You can get killed just for the color of your skin. He knew it. He said it and even Bruce-the working class hero was ostracized and demonized.
Those words have stuck with me. Because as a mother and grandmother of Black children I have lived with this worry.
And every mother and grandmother that looks like me shares this worry.
Mothers like Gwen Carr, Valerie Bell, Sybrina Fulton, and Lezlie McSpadden know the awful reality of this worry coming true.
The fact is, if you are Black in this country, you have faced racism.
You know I was talking to a friend the other day and saying that I think at this point you or someone that you know has been effected by cancer. Well if you are Black in America, you or someone you know has had a bad interaction with law enforcement. That just the way it is.
None of us is immune – it doesn’t matter what your economic status or education level is, it certainly doesn’t matter if you are a New York State Senator. Just ask Senator Zellnor Myrie.
That reality hits you deep inside and stays with you in everything you do.
On a personal note, I think of me and my family and things that have happened in our lives.
I often talk about the discrimination my father faced as a heroic World War II soldier in a segregated army but I don’t often mention my brother, a Marine, who served honorably in Vietnam. When Bobby was 24 years old, he became a transit cop in New York City. When he was 30, he left.

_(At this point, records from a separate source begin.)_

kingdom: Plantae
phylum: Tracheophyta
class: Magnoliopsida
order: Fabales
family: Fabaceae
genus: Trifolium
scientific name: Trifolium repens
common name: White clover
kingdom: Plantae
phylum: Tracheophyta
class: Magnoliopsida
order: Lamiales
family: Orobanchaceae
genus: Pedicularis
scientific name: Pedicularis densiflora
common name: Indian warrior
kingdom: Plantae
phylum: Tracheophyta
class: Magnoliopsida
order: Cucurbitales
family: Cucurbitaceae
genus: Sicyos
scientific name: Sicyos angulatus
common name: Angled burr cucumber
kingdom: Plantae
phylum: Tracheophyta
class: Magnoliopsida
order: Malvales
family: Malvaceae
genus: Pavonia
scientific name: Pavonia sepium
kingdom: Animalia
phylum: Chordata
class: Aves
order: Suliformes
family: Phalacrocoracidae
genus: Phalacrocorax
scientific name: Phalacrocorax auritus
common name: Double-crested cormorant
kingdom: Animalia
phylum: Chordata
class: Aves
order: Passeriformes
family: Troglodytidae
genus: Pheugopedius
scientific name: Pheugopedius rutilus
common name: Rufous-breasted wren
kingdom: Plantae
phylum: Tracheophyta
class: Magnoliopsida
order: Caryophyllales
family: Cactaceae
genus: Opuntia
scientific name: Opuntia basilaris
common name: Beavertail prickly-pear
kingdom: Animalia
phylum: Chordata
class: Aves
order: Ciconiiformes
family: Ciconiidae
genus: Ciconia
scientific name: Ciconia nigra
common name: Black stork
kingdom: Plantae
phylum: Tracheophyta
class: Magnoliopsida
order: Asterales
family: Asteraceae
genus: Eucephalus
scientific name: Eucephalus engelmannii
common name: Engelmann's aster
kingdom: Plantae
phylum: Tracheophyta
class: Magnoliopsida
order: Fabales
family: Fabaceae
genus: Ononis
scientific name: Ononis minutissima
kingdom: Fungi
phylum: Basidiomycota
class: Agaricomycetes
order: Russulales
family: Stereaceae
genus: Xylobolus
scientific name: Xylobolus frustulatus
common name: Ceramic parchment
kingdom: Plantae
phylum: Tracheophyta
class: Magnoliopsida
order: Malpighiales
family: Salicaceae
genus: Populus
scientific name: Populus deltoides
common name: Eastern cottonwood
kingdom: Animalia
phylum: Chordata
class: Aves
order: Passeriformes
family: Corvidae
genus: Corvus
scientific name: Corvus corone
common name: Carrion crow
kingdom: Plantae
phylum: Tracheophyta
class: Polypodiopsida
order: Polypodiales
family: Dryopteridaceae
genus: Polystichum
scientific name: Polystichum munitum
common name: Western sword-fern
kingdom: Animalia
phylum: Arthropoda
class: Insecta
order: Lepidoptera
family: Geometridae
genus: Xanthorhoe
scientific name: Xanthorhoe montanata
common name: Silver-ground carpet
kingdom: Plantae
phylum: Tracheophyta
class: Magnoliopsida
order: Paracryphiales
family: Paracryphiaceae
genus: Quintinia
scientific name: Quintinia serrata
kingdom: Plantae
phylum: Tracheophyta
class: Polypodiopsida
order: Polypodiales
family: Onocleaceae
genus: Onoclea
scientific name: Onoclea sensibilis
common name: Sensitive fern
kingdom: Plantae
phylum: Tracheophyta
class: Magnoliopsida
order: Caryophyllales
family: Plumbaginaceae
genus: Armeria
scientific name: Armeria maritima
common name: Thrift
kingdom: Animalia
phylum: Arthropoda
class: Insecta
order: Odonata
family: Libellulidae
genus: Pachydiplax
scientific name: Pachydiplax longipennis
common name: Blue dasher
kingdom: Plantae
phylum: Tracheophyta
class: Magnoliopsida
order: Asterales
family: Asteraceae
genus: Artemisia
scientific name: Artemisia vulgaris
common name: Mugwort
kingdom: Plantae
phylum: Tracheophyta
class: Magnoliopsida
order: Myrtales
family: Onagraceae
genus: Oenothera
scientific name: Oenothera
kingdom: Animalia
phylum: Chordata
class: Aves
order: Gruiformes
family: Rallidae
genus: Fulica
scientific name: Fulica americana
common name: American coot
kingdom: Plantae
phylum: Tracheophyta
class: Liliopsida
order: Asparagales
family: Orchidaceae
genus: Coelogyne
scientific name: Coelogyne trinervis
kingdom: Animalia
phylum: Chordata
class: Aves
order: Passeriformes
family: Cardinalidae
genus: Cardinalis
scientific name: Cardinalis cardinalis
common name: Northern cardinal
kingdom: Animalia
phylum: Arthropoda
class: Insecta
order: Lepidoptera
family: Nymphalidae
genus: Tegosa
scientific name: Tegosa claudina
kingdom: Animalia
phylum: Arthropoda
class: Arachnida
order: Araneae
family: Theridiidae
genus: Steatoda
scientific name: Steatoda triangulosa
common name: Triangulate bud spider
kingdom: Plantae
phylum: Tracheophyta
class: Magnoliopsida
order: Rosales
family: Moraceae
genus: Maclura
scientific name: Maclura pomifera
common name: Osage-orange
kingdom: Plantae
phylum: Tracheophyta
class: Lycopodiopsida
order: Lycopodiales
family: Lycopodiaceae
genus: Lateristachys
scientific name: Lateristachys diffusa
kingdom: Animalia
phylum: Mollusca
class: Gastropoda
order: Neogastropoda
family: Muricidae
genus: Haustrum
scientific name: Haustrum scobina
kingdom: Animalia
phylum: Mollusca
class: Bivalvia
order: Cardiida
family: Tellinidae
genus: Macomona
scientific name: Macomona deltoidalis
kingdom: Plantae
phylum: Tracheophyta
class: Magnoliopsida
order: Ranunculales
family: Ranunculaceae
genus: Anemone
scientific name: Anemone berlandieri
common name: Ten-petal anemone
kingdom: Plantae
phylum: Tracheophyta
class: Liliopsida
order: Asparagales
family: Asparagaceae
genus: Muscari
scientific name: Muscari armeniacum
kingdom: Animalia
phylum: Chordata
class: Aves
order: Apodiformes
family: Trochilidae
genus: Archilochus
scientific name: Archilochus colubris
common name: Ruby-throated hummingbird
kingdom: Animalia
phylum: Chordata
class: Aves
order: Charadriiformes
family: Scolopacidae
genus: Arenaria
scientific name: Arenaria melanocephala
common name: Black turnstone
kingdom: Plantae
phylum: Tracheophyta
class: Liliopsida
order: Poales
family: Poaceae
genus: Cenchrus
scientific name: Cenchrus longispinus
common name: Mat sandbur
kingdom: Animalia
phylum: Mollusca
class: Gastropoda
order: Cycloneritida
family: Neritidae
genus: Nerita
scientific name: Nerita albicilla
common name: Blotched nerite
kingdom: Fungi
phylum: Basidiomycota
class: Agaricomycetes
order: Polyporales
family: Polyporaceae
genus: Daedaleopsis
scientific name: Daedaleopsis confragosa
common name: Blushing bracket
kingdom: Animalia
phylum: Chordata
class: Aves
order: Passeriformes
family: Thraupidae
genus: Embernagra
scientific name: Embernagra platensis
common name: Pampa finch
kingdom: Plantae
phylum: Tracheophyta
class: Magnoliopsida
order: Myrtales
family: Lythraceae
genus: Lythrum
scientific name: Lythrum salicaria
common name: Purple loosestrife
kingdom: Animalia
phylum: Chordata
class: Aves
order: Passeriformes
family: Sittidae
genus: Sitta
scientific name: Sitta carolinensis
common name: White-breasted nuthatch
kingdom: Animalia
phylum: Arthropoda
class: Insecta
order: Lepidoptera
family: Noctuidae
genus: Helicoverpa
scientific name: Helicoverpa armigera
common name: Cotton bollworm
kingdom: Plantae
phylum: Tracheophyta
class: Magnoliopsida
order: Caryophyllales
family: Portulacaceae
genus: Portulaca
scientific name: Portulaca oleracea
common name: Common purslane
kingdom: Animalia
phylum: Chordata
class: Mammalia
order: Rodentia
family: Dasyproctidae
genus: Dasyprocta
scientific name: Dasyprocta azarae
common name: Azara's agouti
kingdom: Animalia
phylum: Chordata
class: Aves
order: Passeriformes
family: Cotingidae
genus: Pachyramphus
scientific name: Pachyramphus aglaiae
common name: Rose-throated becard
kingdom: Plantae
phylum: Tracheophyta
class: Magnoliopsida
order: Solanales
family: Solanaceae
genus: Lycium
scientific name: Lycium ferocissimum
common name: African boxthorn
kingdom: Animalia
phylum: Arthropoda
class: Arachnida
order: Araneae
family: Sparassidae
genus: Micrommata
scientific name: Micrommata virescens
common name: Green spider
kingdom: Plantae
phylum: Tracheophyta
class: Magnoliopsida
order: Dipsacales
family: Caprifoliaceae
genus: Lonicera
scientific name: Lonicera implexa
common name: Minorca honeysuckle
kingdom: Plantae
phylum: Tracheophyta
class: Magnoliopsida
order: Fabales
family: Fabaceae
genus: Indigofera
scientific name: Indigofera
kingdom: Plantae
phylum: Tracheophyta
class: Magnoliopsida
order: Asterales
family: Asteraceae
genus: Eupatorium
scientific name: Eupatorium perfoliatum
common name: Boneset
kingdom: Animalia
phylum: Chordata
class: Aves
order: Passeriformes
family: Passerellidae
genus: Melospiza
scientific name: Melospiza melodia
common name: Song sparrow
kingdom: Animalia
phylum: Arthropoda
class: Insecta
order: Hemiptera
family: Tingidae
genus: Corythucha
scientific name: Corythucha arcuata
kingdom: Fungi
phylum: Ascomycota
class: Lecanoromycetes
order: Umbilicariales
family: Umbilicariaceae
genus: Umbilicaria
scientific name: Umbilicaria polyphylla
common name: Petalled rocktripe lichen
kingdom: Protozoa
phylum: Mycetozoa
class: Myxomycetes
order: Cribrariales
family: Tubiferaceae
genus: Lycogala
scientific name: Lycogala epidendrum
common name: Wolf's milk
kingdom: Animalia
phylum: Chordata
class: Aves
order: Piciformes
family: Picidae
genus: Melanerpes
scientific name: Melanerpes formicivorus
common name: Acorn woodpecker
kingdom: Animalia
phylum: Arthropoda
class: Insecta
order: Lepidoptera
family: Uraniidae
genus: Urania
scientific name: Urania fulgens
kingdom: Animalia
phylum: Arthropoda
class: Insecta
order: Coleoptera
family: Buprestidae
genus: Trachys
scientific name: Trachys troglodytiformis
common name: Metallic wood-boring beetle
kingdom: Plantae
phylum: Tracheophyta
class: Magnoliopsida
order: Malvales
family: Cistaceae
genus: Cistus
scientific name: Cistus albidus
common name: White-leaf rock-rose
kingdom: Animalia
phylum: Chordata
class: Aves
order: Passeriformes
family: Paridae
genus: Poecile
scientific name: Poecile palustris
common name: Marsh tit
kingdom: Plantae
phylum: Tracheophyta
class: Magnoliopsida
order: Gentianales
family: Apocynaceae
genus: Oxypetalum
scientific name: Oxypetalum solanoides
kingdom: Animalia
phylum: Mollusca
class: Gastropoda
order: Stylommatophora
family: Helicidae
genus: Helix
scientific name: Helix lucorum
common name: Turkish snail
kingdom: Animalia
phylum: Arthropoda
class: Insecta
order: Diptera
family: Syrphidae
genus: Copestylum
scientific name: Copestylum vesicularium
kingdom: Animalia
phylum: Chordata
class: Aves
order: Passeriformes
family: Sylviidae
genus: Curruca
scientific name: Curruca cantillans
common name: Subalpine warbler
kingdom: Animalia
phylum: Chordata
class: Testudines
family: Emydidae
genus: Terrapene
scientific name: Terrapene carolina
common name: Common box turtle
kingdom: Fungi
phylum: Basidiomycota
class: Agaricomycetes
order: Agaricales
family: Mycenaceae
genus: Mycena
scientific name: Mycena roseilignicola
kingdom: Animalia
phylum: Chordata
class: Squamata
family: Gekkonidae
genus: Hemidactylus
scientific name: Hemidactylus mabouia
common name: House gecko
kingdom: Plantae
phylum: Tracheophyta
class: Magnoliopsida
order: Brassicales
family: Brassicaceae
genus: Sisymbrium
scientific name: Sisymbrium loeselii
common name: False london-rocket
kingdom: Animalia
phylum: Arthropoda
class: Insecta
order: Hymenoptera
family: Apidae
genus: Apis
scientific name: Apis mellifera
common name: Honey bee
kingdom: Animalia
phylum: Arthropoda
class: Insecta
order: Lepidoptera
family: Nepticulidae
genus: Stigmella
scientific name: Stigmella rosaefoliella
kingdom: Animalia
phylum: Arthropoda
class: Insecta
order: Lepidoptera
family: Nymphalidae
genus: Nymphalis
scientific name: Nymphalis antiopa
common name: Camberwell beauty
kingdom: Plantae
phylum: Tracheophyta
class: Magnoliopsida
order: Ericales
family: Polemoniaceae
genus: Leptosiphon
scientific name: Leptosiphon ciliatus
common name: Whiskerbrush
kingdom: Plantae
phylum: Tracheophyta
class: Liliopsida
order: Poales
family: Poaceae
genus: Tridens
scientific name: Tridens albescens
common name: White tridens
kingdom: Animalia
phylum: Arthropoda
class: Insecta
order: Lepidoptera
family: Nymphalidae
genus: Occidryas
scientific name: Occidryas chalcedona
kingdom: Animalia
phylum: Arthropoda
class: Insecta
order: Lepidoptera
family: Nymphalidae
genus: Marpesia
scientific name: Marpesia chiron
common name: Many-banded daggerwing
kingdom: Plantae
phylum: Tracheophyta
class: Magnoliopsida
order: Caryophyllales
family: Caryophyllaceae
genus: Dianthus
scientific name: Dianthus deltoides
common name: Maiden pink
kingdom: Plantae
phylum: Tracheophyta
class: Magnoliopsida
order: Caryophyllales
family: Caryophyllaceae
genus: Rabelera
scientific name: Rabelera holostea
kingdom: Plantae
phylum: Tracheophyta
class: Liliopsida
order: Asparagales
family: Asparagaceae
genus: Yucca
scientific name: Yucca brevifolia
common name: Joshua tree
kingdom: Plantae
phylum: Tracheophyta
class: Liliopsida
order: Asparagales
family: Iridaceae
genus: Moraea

He told me two things when we spoke last night. He told me he became a Police Officer because he wanted to help people in our community, and he left ultimately because he was convinced that the system was created to give young Black men a record. He told me how he watched two white kids fighting who were brought down to the station and their parents called. While two Black kids fighting were arrested for assault and stained with a record that would follow them their whole lives.
Bobby was a good cop and he worked with a lot of good cops. But Bobby did not think that he alone could change the system or that the system could change itself.
I also think of a night years ago when I got a phone call, my youngest son who was only 18 was with his friends on the other side of town. They were stopped and frisked and by the time it was over Steven was in the emergency room with a fractured nose. And let me tell you Steven would never resist.
And now with four grandsons I worry that they face many of the same issues.
However, I do have hope. Because here I am remarkably in this historic position at this historic time able to be part of a movement that started with the blatant and horrific murder of George Floyd. Something all of us have seen, and as a result of that, people have taken to the streets.
I see people that look like me and people that don’t, united and calling for change. And that gives me hope.
This past week, I have traveled throughout my district and gone to Black Lives Matter rallies in areas that I never thought would embrace that simple rallying cry. And that gives me hope.
I see elected leaders of all races and backgrounds stand together and take action to curb police brutality. And that gives me hope and faith.
But as scripture says ‘Faith without works is dead.’ And that’s why we took action this week.
What we did is not a cure, but it is a first step towards acknowledging that while laws alone cannot fix racism in America, they can begin to root injustice out of our justice system, and start us on the path to equality.
We all know that there will be more moments that shake us all to our core.
But our response during those moments makes all the difference.